Disputes over issues ranging from implementation of the Affordable Care Act, to the health effects of using various sweeteners, to Argentina’s debt dispute with U.S. hedge funds are increasingly waged by way of resources poured in to non-profit groups, think tanks and pop-up grassroots organizations, which are not subject to federal disclosure rules. The reluctance of the Obama administration to hire lobbyists to executive branch positions may have also contributed to a decline in the number of lobbyists who choose to formally register themselves that way -- though not in the actual activity.
Still, through the second quarter of this year, clients have spent an estimated $1,623,000,000 on lobbying, just $4 million less than what they spent through the first half of 2013.
On the legislative side, the same period has seen several of the most disliked, gridlocked, and unproductive Congresses in American history. Is a Congress that can’t pass bills to blame for lower lobbying revenues? If so, do lobbying expenses increase when Congress is productive?
The results are “a decidedly mixed bag,” writes Sarah Bryner, who oversees data analysis for CRP. Her study acknowledges the difficulty of measuring “productivity” over the two-year term of a specific Congress: Simply counting the number of bills passed fails to acknowledge the reality that many are ceremonial, such as adding new and exciting names to government buildings -- and the fact that a single, omnibus spending or regulation bill like the Affordable Care Act can have far more impact than a slew of smaller pieces of legislation.

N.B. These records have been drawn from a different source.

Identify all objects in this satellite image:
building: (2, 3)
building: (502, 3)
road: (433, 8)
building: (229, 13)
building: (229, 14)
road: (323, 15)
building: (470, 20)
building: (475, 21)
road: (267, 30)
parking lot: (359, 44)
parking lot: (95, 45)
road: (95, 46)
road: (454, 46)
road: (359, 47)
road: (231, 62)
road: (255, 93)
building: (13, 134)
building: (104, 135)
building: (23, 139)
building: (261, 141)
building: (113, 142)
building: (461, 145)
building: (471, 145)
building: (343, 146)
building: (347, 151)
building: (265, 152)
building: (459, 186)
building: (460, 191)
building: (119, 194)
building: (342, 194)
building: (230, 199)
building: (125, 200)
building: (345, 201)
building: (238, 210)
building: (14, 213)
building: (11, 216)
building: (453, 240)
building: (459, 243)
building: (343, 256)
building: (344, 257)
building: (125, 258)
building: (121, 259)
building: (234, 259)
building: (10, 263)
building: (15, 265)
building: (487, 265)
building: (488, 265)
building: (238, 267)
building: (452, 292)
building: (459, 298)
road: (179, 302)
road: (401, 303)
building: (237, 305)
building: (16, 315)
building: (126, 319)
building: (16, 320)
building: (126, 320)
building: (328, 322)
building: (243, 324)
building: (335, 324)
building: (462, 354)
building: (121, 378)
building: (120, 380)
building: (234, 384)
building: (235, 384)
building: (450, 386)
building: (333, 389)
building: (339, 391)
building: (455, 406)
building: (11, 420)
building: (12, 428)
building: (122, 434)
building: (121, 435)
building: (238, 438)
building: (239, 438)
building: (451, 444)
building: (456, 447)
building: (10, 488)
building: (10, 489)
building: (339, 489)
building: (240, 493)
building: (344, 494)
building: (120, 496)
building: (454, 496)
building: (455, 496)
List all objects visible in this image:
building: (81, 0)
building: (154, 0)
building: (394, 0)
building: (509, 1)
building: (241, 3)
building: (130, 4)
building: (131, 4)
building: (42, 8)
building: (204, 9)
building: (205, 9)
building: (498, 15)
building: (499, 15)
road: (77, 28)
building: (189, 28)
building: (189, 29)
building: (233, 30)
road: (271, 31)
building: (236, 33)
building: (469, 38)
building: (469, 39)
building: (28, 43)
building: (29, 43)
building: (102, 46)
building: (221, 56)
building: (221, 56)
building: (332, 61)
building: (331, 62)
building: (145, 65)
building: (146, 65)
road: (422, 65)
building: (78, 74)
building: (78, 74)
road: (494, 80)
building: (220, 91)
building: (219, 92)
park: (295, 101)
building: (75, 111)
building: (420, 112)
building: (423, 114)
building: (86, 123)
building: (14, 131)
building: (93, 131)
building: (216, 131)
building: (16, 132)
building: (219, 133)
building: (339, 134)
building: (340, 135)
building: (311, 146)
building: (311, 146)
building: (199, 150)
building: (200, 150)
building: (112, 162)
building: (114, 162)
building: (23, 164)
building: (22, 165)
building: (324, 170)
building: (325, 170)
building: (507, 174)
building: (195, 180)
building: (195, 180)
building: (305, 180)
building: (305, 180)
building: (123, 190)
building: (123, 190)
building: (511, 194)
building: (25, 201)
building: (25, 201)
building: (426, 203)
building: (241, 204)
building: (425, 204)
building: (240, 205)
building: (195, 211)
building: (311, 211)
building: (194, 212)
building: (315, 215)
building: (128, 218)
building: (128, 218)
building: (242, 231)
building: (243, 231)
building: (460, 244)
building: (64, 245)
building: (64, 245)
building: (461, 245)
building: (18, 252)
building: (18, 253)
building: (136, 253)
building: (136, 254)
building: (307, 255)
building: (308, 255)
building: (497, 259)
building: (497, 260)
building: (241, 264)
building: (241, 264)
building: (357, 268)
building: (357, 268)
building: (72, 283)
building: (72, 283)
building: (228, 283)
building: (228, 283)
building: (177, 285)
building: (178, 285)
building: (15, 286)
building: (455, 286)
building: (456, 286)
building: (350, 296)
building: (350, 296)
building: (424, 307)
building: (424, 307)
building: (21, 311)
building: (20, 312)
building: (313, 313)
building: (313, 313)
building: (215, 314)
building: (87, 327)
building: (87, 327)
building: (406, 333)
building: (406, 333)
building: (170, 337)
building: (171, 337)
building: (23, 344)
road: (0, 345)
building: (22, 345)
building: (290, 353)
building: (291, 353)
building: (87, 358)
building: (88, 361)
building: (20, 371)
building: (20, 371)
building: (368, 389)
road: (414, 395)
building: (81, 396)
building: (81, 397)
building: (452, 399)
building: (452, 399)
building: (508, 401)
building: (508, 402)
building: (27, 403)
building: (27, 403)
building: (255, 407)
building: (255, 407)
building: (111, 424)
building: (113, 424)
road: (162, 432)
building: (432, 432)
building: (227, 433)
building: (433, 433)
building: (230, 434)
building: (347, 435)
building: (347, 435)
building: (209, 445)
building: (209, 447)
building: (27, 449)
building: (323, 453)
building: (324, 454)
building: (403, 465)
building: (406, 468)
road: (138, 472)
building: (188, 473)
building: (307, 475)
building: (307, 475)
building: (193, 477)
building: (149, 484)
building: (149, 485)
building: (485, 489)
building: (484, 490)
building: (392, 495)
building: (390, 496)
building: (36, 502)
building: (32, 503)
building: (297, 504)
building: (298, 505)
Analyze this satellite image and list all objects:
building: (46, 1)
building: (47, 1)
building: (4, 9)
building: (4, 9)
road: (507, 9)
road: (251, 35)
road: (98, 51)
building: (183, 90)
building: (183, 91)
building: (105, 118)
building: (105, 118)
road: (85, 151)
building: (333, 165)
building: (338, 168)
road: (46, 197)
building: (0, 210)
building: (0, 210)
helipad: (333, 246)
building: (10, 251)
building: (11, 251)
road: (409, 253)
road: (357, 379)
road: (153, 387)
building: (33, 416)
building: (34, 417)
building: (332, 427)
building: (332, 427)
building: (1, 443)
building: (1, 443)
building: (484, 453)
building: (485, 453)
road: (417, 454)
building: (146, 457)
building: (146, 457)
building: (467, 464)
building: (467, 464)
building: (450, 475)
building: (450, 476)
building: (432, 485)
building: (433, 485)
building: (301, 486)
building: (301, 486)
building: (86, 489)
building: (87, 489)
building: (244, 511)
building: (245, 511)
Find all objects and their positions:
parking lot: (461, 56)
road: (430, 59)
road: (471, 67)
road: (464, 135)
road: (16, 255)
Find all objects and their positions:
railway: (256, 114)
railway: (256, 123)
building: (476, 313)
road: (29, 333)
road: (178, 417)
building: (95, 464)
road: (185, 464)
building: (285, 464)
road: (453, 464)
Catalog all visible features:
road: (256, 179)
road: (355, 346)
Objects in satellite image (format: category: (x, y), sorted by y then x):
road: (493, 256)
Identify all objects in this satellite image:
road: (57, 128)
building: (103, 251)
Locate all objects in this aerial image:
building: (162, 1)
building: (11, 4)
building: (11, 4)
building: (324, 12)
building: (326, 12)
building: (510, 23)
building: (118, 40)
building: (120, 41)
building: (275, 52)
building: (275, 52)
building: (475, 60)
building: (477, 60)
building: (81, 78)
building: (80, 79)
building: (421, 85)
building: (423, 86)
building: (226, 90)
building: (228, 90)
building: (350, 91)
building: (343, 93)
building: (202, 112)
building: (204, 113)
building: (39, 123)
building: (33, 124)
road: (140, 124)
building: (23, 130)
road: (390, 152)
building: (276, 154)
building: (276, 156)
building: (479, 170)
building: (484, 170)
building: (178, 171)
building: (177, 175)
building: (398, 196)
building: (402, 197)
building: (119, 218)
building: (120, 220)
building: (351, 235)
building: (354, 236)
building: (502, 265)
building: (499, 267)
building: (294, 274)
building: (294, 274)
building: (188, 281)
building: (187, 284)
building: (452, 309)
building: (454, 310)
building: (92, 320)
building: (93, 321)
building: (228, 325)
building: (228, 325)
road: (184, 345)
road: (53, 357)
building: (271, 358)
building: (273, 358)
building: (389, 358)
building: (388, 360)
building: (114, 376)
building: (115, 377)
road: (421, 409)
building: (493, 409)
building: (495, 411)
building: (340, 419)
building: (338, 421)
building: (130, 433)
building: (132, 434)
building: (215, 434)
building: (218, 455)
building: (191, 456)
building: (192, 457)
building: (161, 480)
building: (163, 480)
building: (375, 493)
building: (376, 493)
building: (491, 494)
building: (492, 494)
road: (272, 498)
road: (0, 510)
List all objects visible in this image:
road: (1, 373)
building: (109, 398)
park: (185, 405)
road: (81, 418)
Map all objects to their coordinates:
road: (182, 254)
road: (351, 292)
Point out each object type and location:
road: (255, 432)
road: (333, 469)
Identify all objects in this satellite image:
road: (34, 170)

Seeking a useful analysis, CRP created a model which measured the statistical significance of a diverse set of variables ranging from congressional disapproval ratings to whether Congress was divided. Out of these variables, only “whether earmarks were allowed” proved to have a significant relationship to the amount of money spent on lobbying. In other words, the ability for lobbyists to nail down specific earmarks affects annual lobbying spending, while the total number of bills passed does not.
Then again: the year's depressed total is still likely to surpass $3 billion -- a figure that dwarfs the $1.57 billion spent on lobbying in 2000.